Can you see competitor ads on Instagram without Meta Ad Library?

Not reliably. Instagram's in-app experience doesn't give you a structured way to browse a competitor's ads — you only see them if Meta's algorithm serves them to you. Meta Ad Library is the authoritative source, and it covers Instagram ads since Instagram runs on the same ad infrastructure as Facebook.

How do I see TikTok ads by a specific brand?

Search the brand name in the TikTok Creative Center's Top Ads section. If the brand's ads aren't selected for Top Ads, they won't appear, which is a significant gap versus Meta Ad Library. For comprehensive TikTok ad tracking, you generally need a third-party tool that scrapes TikTok continuously — the native Creative Center is incomplete by design.

Can you see ads that have been taken down?

Mostly no. Meta Ad Library retains political and social-issue ads for seven years but purges most commercial ads shortly after they stop running. TikTok and Google similarly don't keep long-tail historical archives. If you need to prove what a competitor was running six months ago and they've since deleted the ad, you need a third-party tool that snapshotted it at the time, because the native library usually won't have it anymore.

How do I find competitor TikTok ads for a specific country?

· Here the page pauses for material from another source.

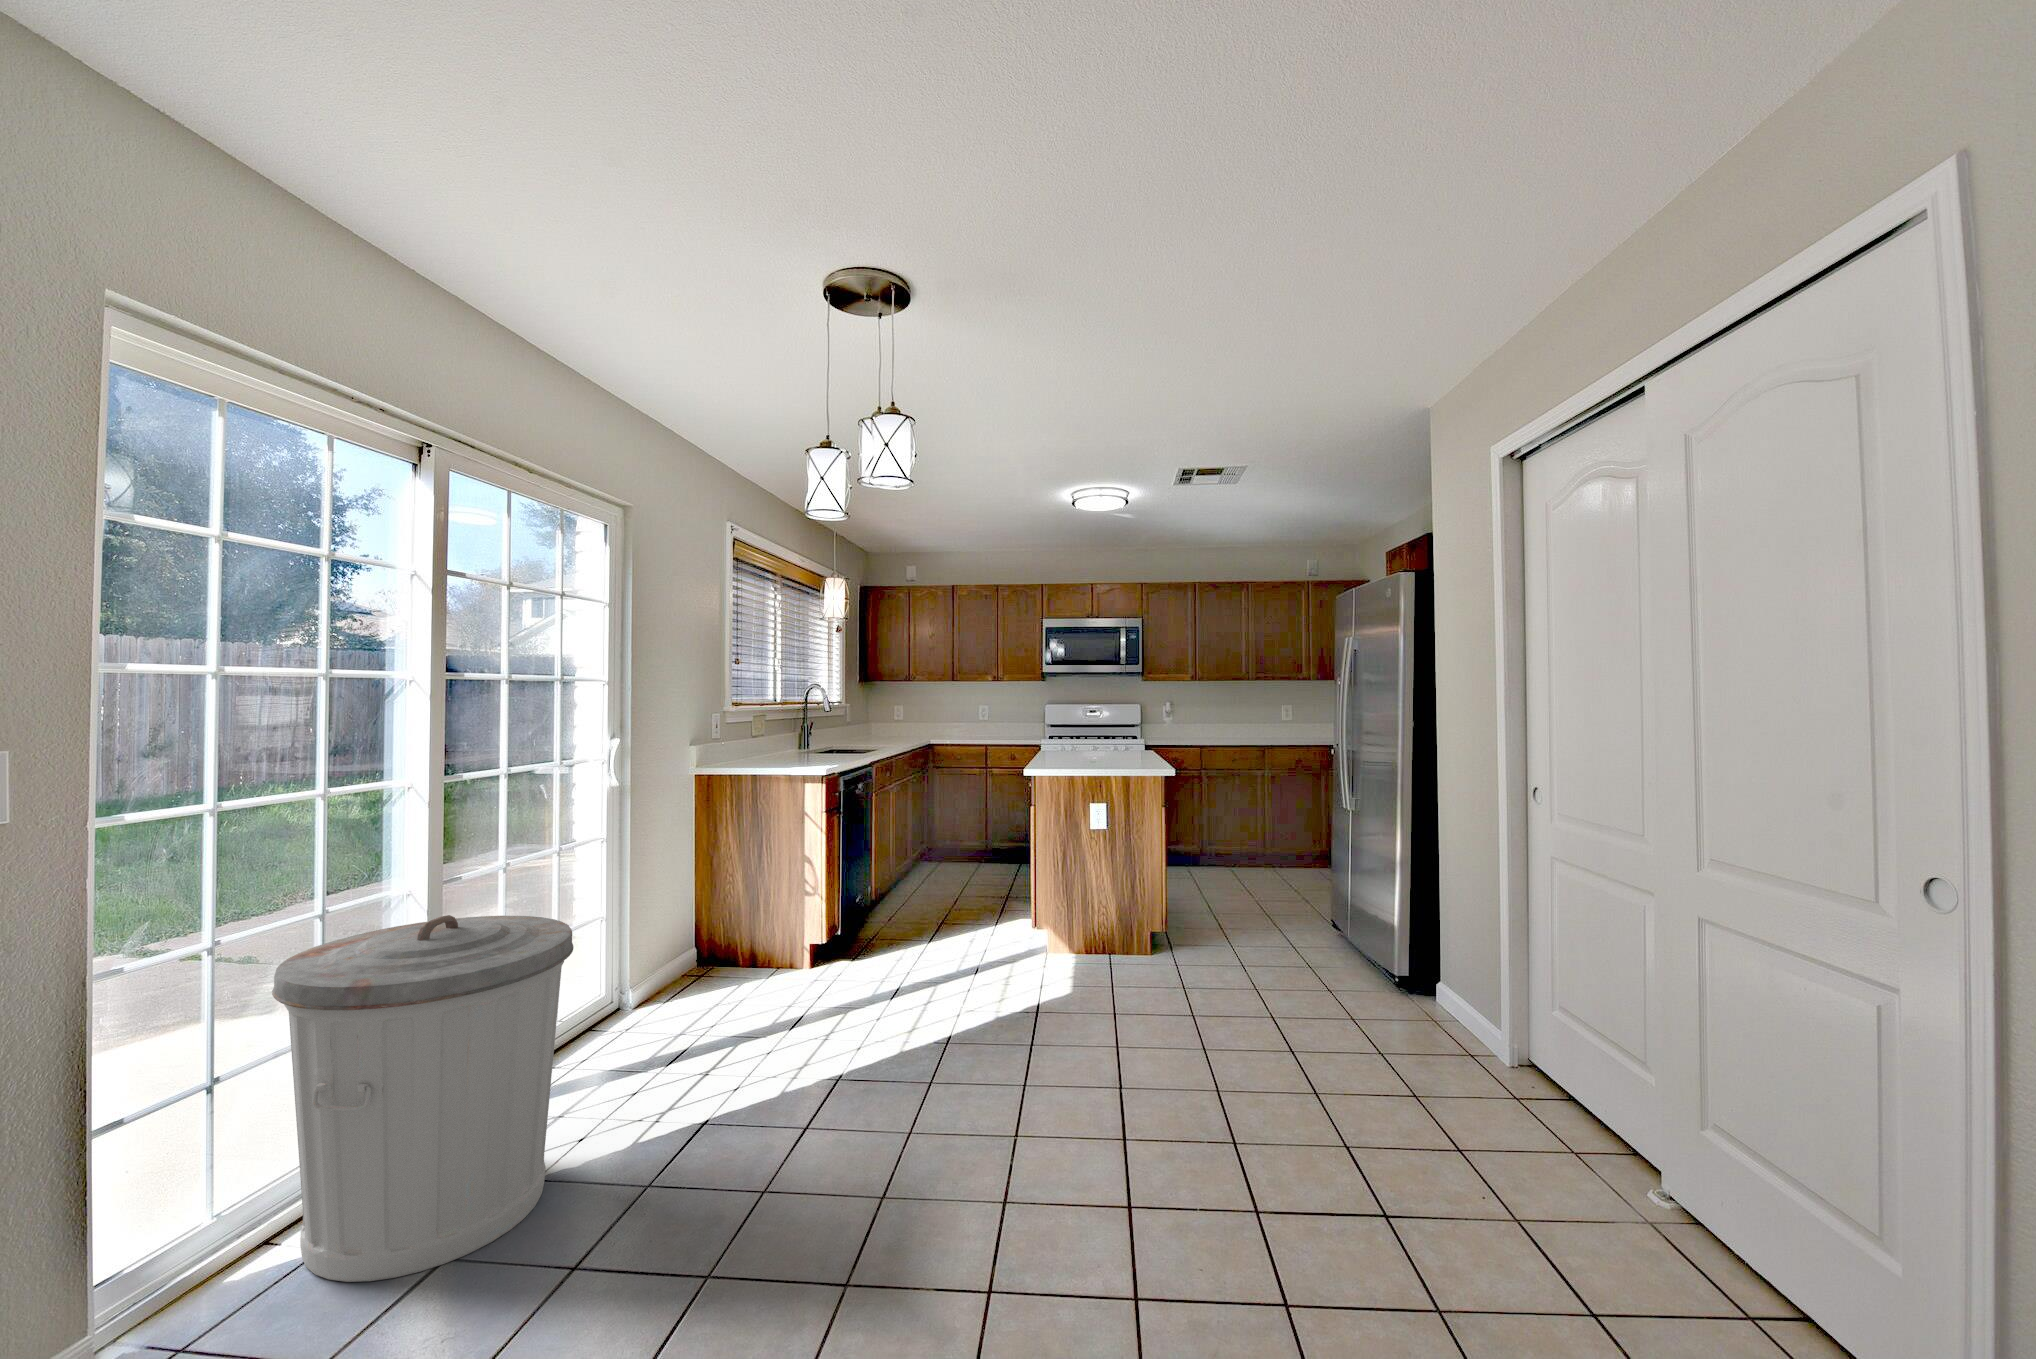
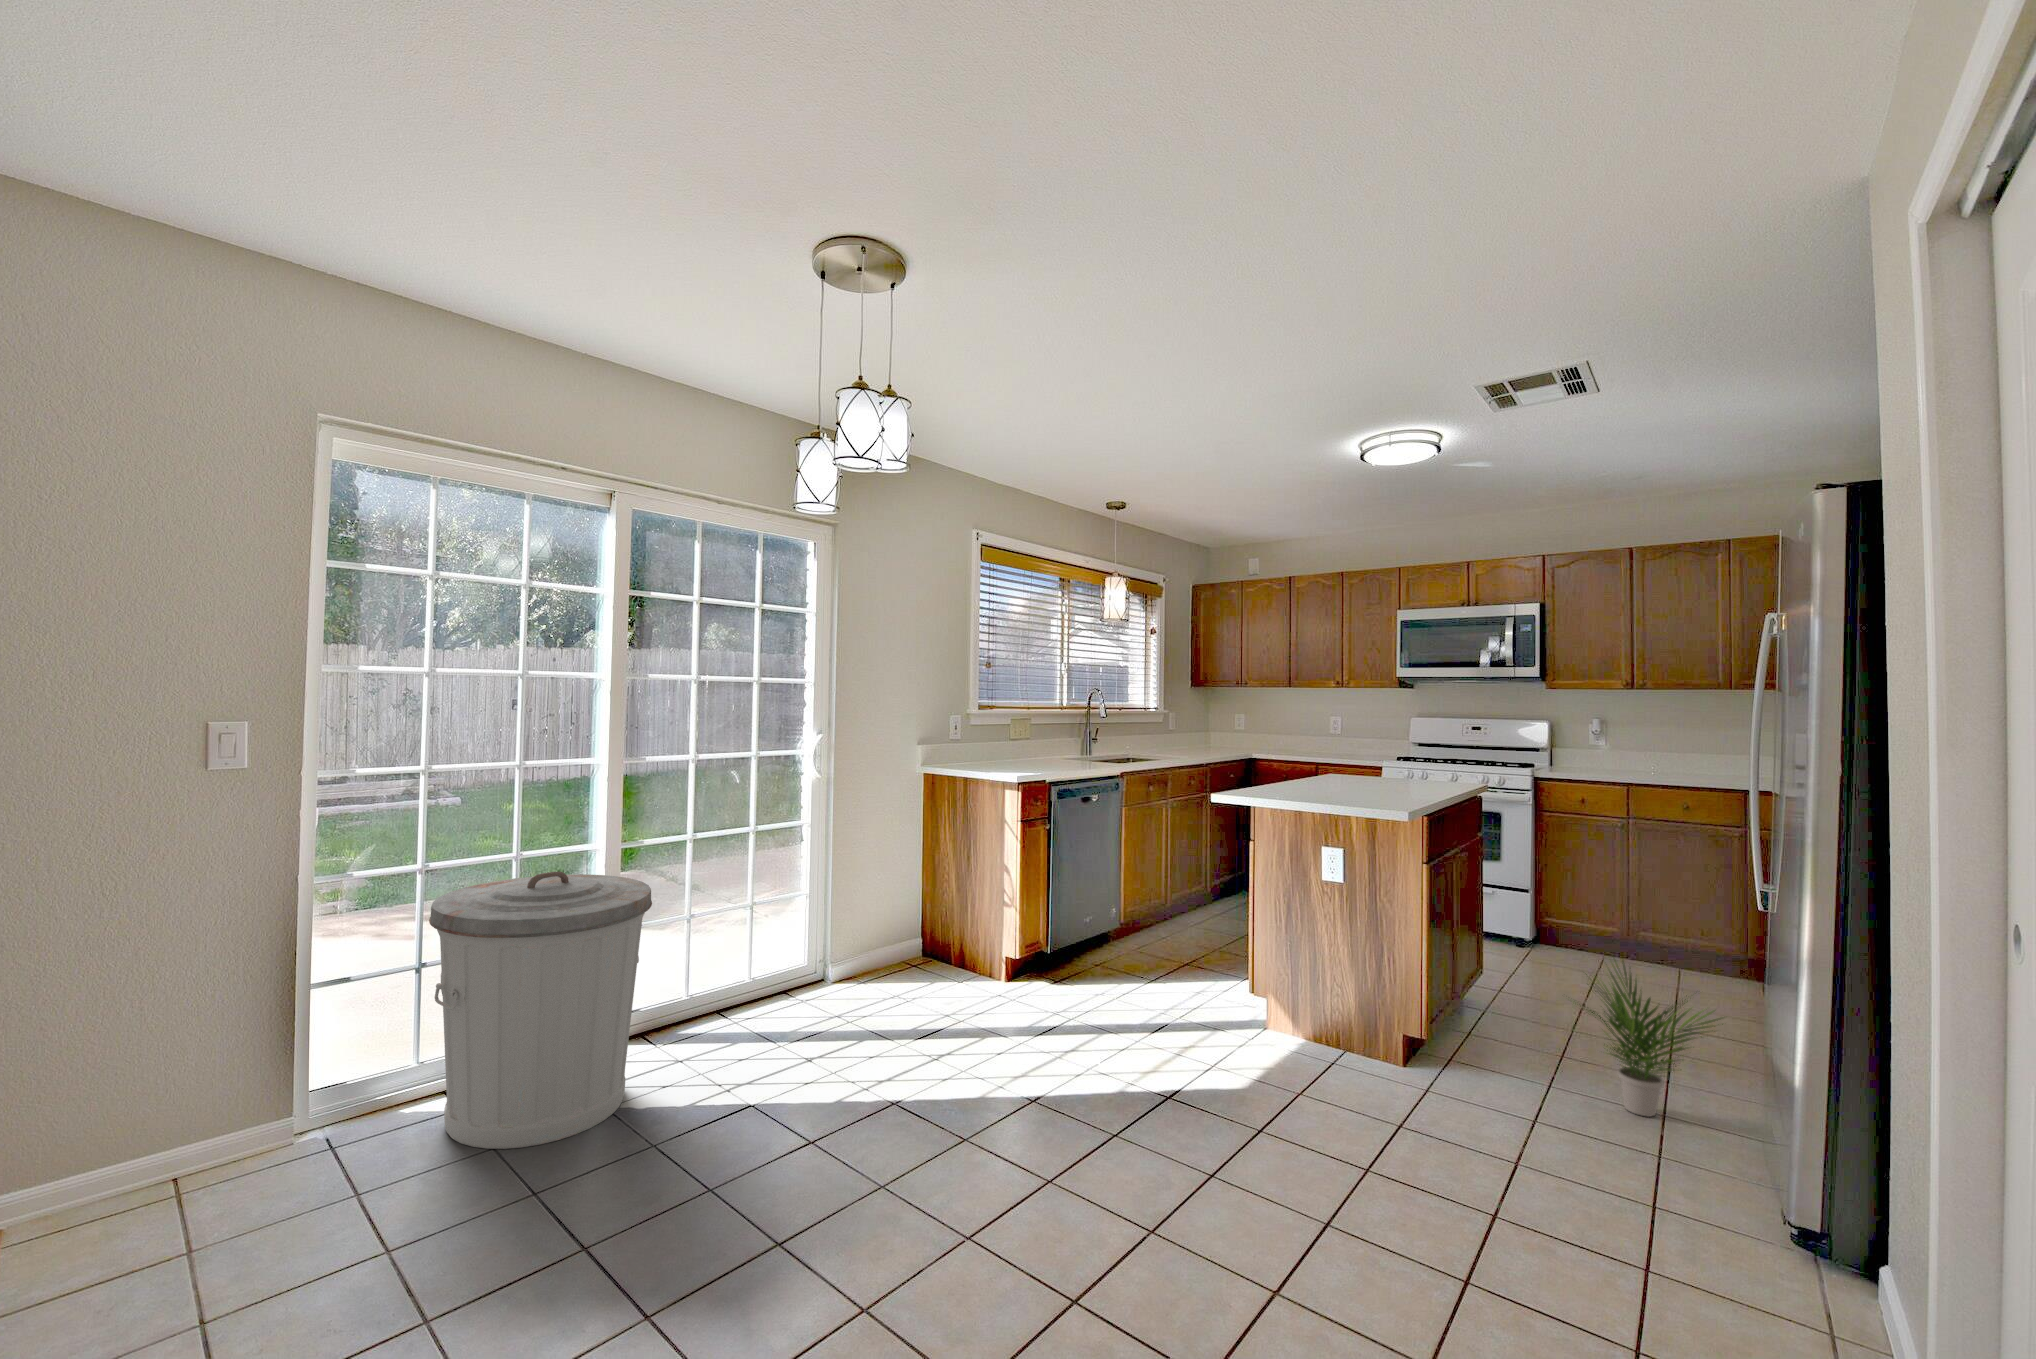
potted plant: none [1245,850,1335,952] -> present [1575,959,1723,1117]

Set the region filter in the TikTok Creative Center to the country you care about. Be aware that TikTok's ad disclosure varies significantly by country — EU and UK markets have more complete libraries thanks to the Digital Services Act, while US commercial ad disclosure is thinner. For comprehensive multi-country tracking, a third-party tool that aggregates across regions is usually necessary.

Is there a single tool that shows all competitor ads on every platform?

Ad-focused aggregators like AdSpyder pull from multiple ad libraries into a single search interface. For a full competitor picture that includes not just ads but organic talent content, press coverage, and consumer search — which is what usually matters for real competitive analysis — content intelligence platforms like Adology go further by adding the three non-ad feeds alongside the ad data.

Summary

Every major ad platform has a native ad library now, and they're all worth knowing how to use. Meta Ad Library is the most complete and the best starting point. TikTok Creative Center is curated and partial — use it to study creative trends, not to enumerate every ad a brand is running. Google Ads Transparency Center covers Search and YouTube and is often underused for YouTube competitor research. LinkedIn's library is thinnest but essential for B2B.

The hard truth is that even using all four well, you're only seeing paid ads on those platforms. For the full picture of what a competitor is actually doing in market — paid, organic, press, and search — you need content intelligence, which treats all four feeds as first-class data on one timeline. That's the upgrade path from ad research to competitive understanding.